++++ INPUT DATA
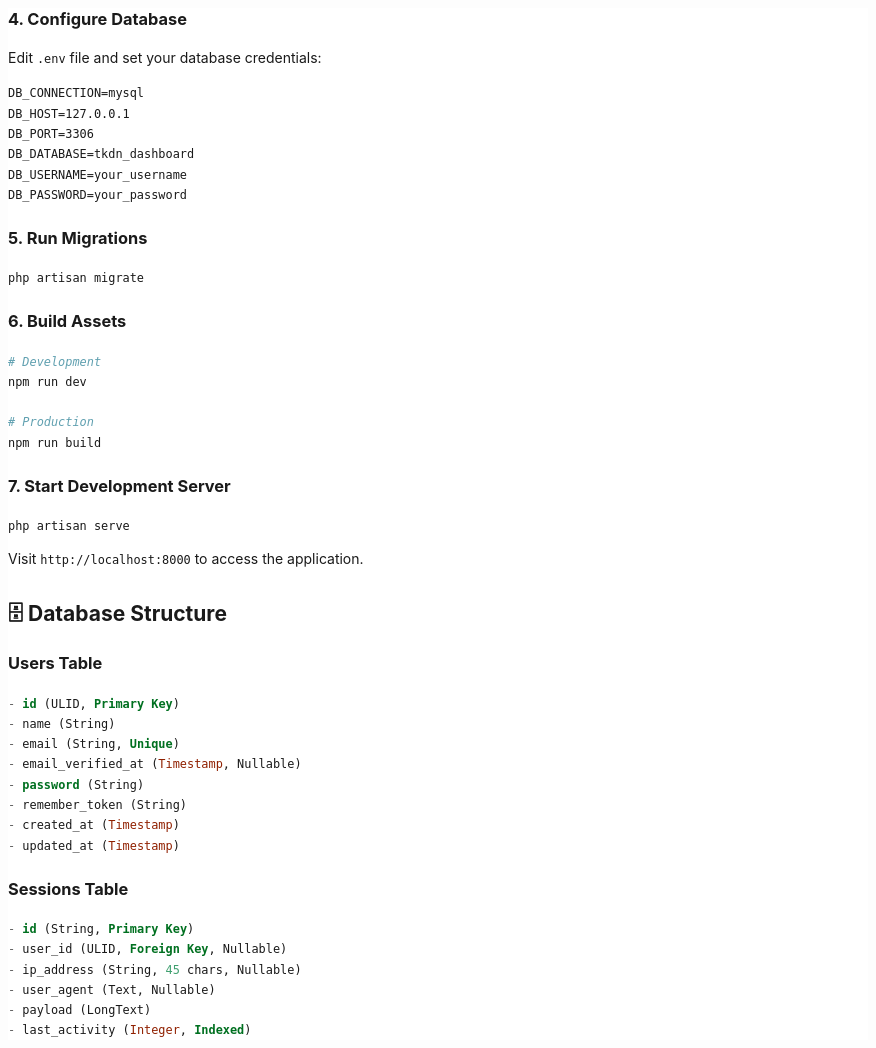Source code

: ### 4. Configure Database
Edit `.env` file and set your database credentials:
```env
DB_CONNECTION=mysql
DB_HOST=127.0.0.1
DB_PORT=3306
DB_DATABASE=tkdn_dashboard
DB_USERNAME=your_username
DB_PASSWORD=your_password
```

### 5. Run Migrations
```bash
php artisan migrate
```

### 6. Build Assets
```bash
# Development
npm run dev

# Production
npm run build
```

### 7. Start Development Server
```bash
php artisan serve
```

Visit `http://localhost:8000` to access the application.

## 🗄️ Database Structure

### Users Table
```sql
- id (ULID, Primary Key)
- name (String)
- email (String, Unique)
- email_verified_at (Timestamp, Nullable)
- password (String)
- remember_token (String)
- created_at (Timestamp)
- updated_at (Timestamp)
```

### Sessions Table
```sql
- id (String, Primary Key)
- user_id (ULID, Foreign Key, Nullable)
- ip_address (String, 45 chars, Nullable)
- user_agent (Text, Nullable)
- payload (LongText)
- last_activity (Integer, Indexed)
```
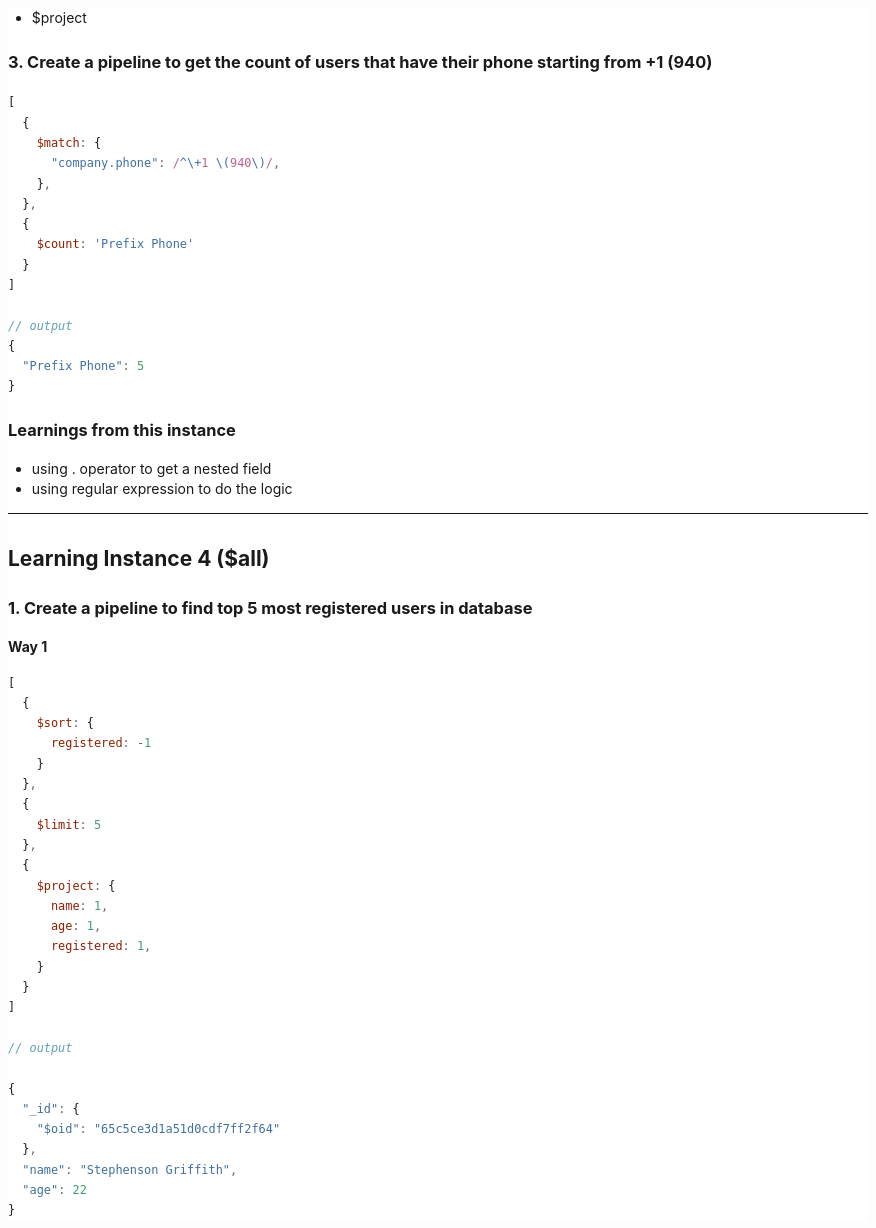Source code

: - $project

### 3. Create a pipeline to get the count of users that have their phone starting from +1 (940)

```jsx
[
  {
    $match: {
      "company.phone": /^\+1 \(940\)/,
    },
  },
  {
    $count: 'Prefix Phone'
  }
]

// output
{
  "Prefix Phone": 5
}
```

### Learnings from this instance

- using . operator to get a nested field
- using regular expression to do the logic

---

## Learning Instance 4 ($all)

### 1. Create a pipeline to find top 5 most registered users in database

**Way 1**

```jsx
[
  {
    $sort: {
      registered: -1
    }
  },
  {
    $limit: 5
  },
  {
    $project: {
      name: 1,
      age: 1,
      registered: 1,
    }
  }
]

// output

{
  "_id": {
    "$oid": "65c5ce3d1a51d0cdf7ff2f64"
  },
  "name": "Stephenson Griffith",
  "age": 22
}
```
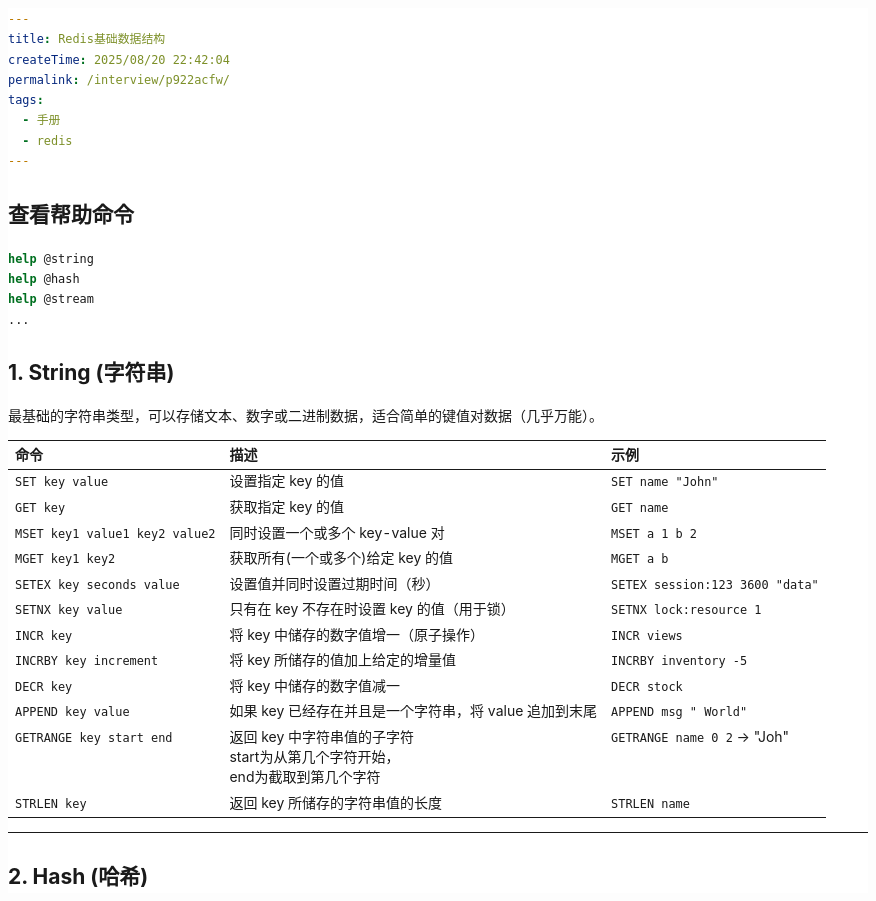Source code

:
 ```yaml
---
title: Redis基础数据结构
createTime: 2025/08/20 22:42:04
permalink: /interview/p922acfw/
tags:
  - 手册
  - redis
---
```




## 查看帮助命令

```cmd
help @string
help @hash
help @stream
...
```



## 1. String (字符串)

最基础的字符串类型，可以存储文本、数字或二进制数据，适合简单的键值对数据（几乎万能）。

| 命令                           | 描述                                                         | 示例                            |
| :----------------------------- | :----------------------------------------------------------- | :------------------------------ |
| `SET key value`                | 设置指定 key 的值                                            | `SET name "John"`               |
| `GET key`                      | 获取指定 key 的值                                            | `GET name`                      |
| `MSET key1 value1 key2 value2` | 同时设置一个或多个 key-value 对                              | `MSET a 1 b 2`                  |
| `MGET key1 key2`               | 获取所有(一个或多个)给定 key 的值                            | `MGET a b`                      |
| `SETEX key seconds value`      | 设置值并同时设置过期时间（秒）                               | `SETEX session:123 3600 "data"` |
| `SETNX key value`              | 只有在 key 不存在时设置 key 的值（用于锁）                   | `SETNX lock:resource 1`         |
| `INCR key`                     | 将 key 中储存的数字值增一（原子操作）                        | `INCR views`                    |
| `INCRBY key increment`         | 将 key 所储存的值加上给定的增量值                            | `INCRBY inventory -5`           |
| `DECR key`                     | 将 key 中储存的数字值减一                                    | `DECR stock`                    |
| `APPEND key value`             | 如果 key 已经存在并且是一个字符串，将 value 追加到末尾       | `APPEND msg " World"`           |
| `GETRANGE key start end`       | 返回 key 中字符串值的子字符<br />start为从第几个字符开始，<br />end为截取到第几个字符 | `GETRANGE name 0 2` -> "Joh"    |
| `STRLEN key`                   | 返回 key 所储存的字符串值的长度                              | `STRLEN name`                   |

---

## 2. Hash (哈希)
++++++++
■ WHAT YOU ARE ASKED TO DO: Every line of the material above that includes the string "count" is required.

■ SOLVED EXERCISE:
### 3. Create a pipeline to get the count of users that have their phone starting from +1 (940)
    $count: 'Prefix Phone'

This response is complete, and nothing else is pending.